JOB ITEM: Retype only the lines below from the one with "f_number: 5.6" to the one with "exposure_s: 1/342", inclusive, skipping every image.
---------- GIVEN DATA ----------
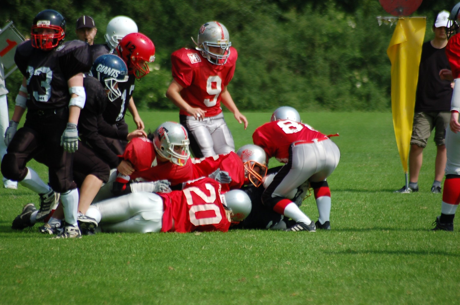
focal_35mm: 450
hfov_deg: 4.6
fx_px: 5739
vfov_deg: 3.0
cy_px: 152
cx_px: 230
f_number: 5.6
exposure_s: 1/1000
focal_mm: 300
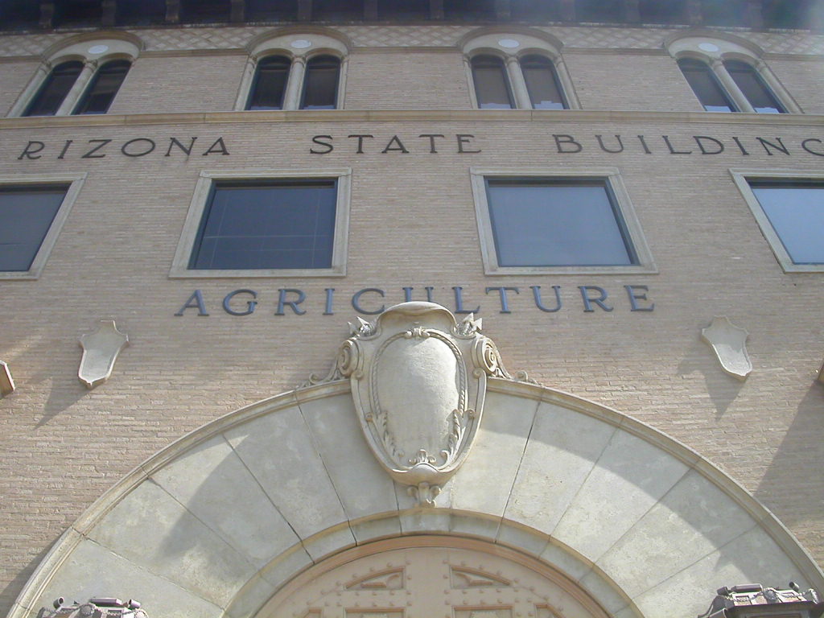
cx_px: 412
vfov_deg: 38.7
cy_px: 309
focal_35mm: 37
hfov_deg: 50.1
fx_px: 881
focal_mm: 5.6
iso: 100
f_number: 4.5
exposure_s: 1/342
----------
---------- GIVEN DATA ----------
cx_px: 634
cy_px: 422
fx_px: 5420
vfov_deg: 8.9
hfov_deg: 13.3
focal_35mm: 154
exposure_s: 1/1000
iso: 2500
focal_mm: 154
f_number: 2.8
----------
ANSWER SECTION:
f_number: 5.6
exposure_s: 1/1000
focal_mm: 300
cx_px: 412
vfov_deg: 38.7
cy_px: 309
focal_35mm: 37
hfov_deg: 50.1
fx_px: 881
focal_mm: 5.6
iso: 100
f_number: 4.5
exposure_s: 1/342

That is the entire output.